The QCD limit for each taxpayer over 70.5 is $108,000 in 2025 and rises to $111,000 in 2026.
Capital Gains Tax Donation
Gifts of publicly traded securities, such as stocks, bonds, or mutual funds, may provide tax savings to individuals who wish to make a charitable gift to a public charity.
By donating appreciated securities owned longer than one year and one day, donors receive the same income tax savings as a cash gift while also avoiding the capital gains tax on any appreciated value.
A donor bought ABC stock for $30 in 2020 and donates it to a public charity in 2025 when the share price is $180. The $150 appreciation is not taxed and the donor receives a $180 charitable contribution deduction.
Giving Tips:
Instead of making a gift to charity of depreciated securities that are worth less than the purchase price, sell the securities to claim a capital loss and donate the cash to charity.
Don’t wait until late December to initiate securities transactions. Brokerage firms may not be able to process the transaction by the December 31 deadline due to heavy transaction volume.
Educational and Medical Gifts
Grandparents may want to pay their grandchild’s tuition directly to a school. Although there is no income tax deduction, wealthy grandparents will avoid the gift tax which is paid by the giver. The gift tax exclusion limit per year to any single individual is $19,000 for 2025 and 2026.
However, tuition payments made directly to an accredited educational institution for educational expenses qualifies for an unlimited gift tax exclusion.
Plus, as a grandparent, such payments directly to a school are not subject to generation-skipping tax (GST).

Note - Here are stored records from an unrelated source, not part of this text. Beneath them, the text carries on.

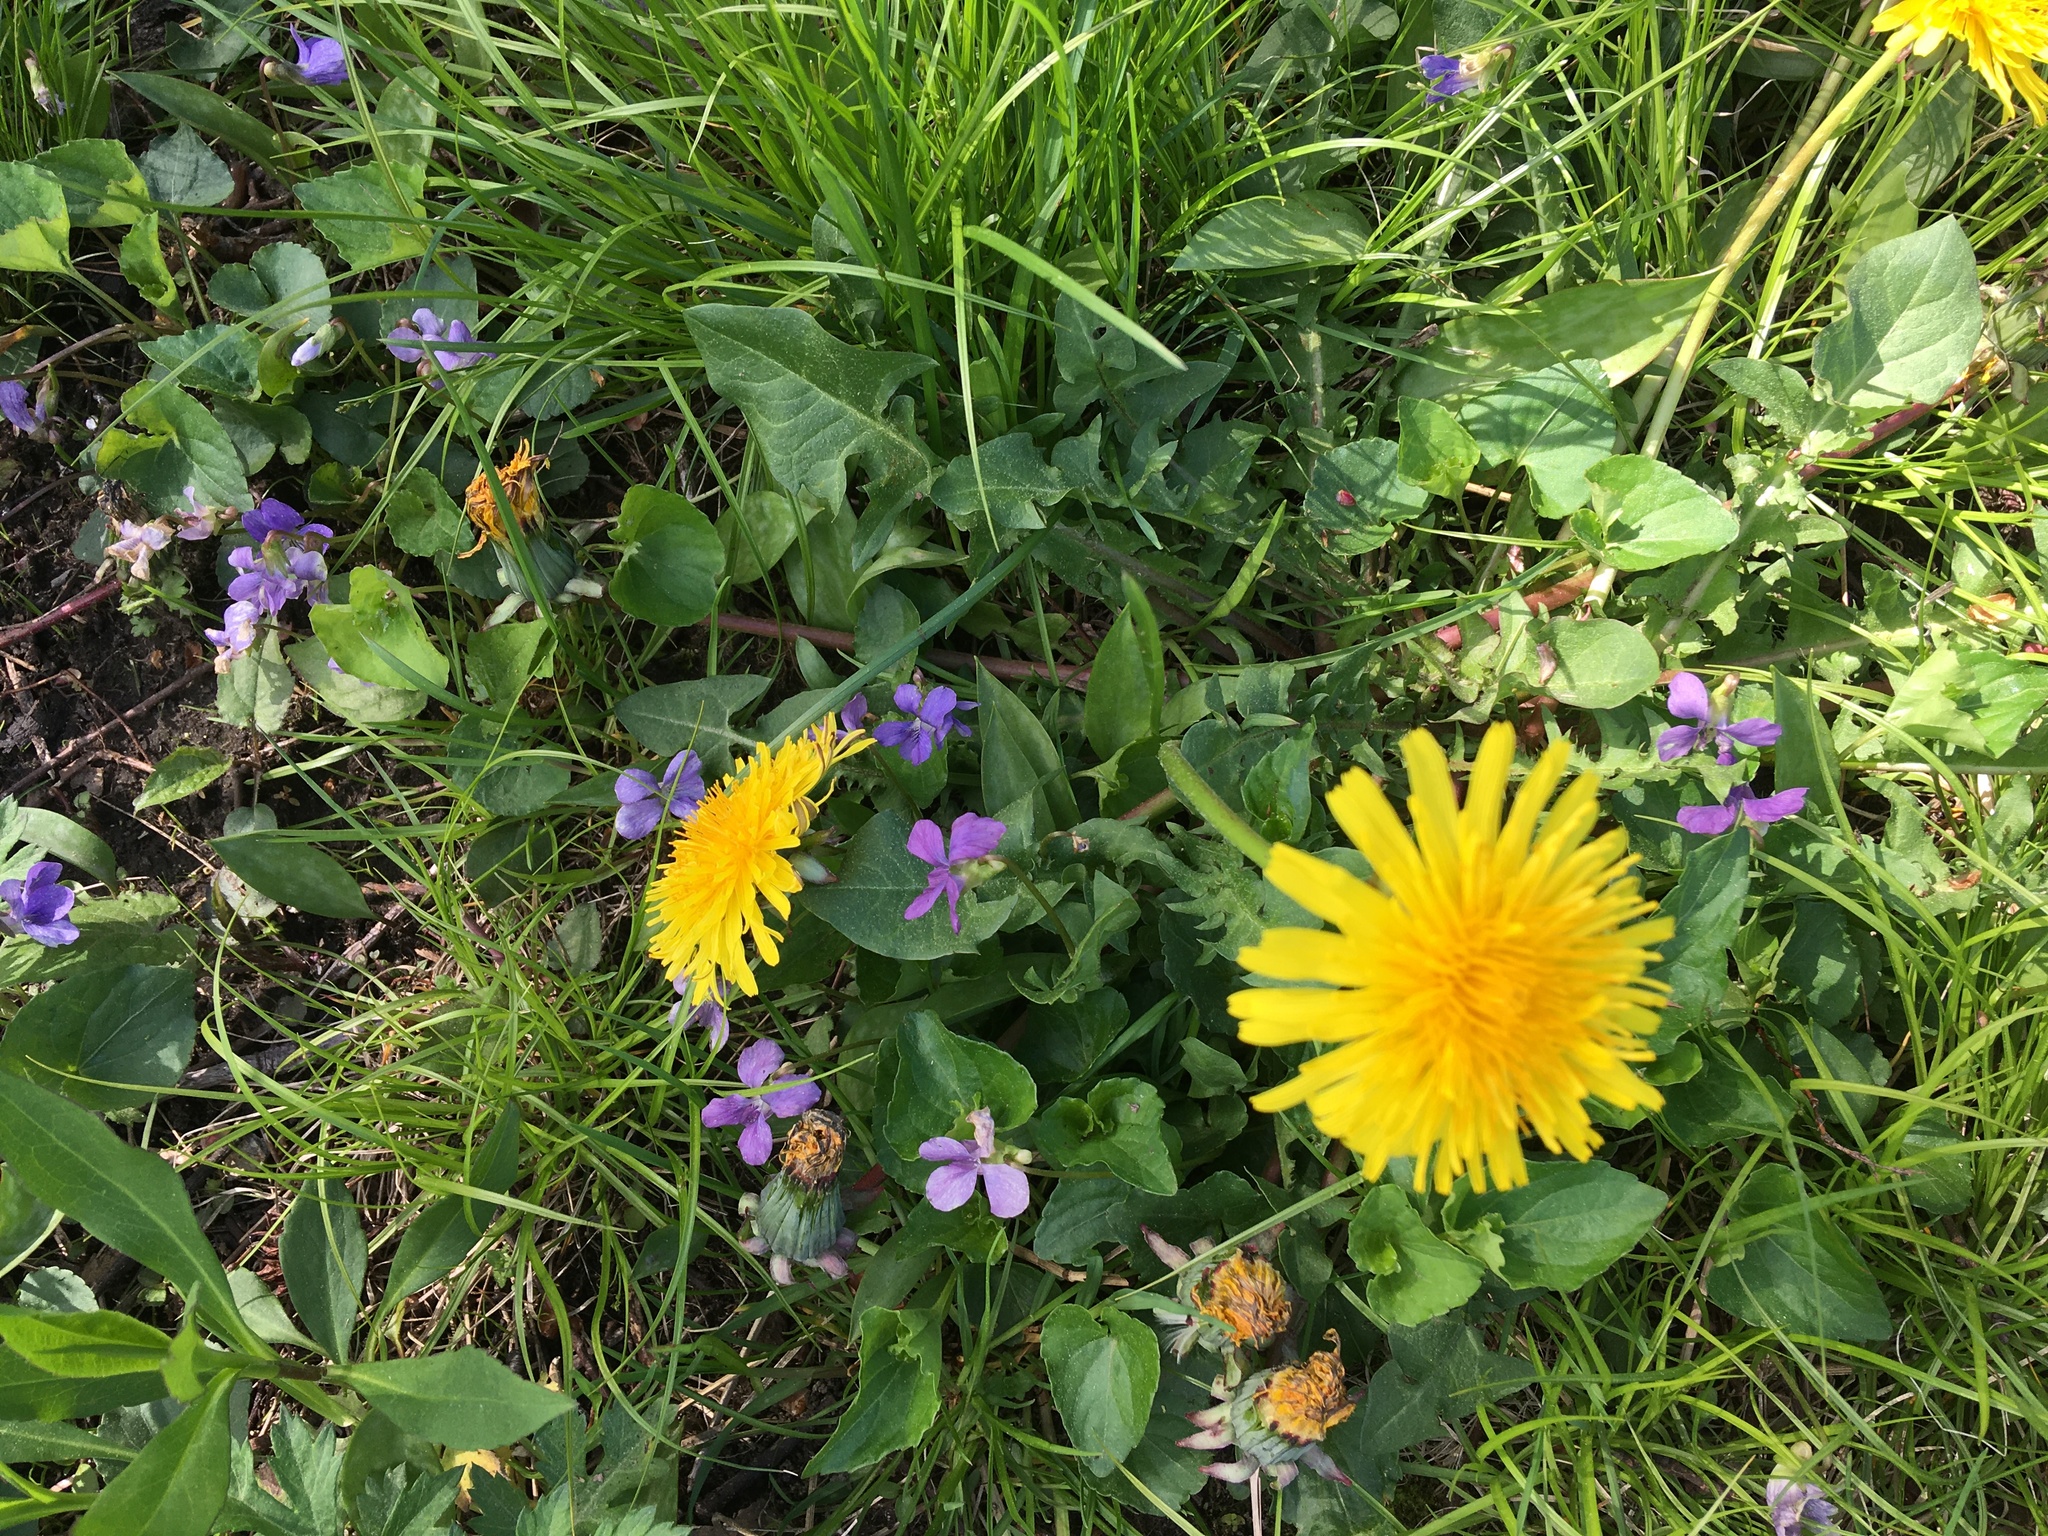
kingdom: Plantae
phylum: Tracheophyta
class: Magnoliopsida
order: Asterales
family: Asteraceae
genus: Taraxacum
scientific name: Taraxacum officinale
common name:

The GST tax is separate from, and in addition to, the estate tax as it is imposed by those who make gifts to younger generations.
Always consider paying tuition payments directly to the academic institution rather than giving money to family or friends to pay tuition as this avoids gift taxes.
The gift tax exclusion applies only to certain qualified transfers for tuition, but not for books, supplies, dormitory fees, board or similar expenses which do not constitute direct tuition costs.
Similarly, paying a friend or relative’s qualifying medical expenses (including insurance premiums) directly to any person (including a hospital or insurance company) who provides medical care with respect to that individual as payment for the qualifying medical expenses arising from such medical care is not a gift for gift tax purposes. These medical gifts are not deductible as a charitable contribution.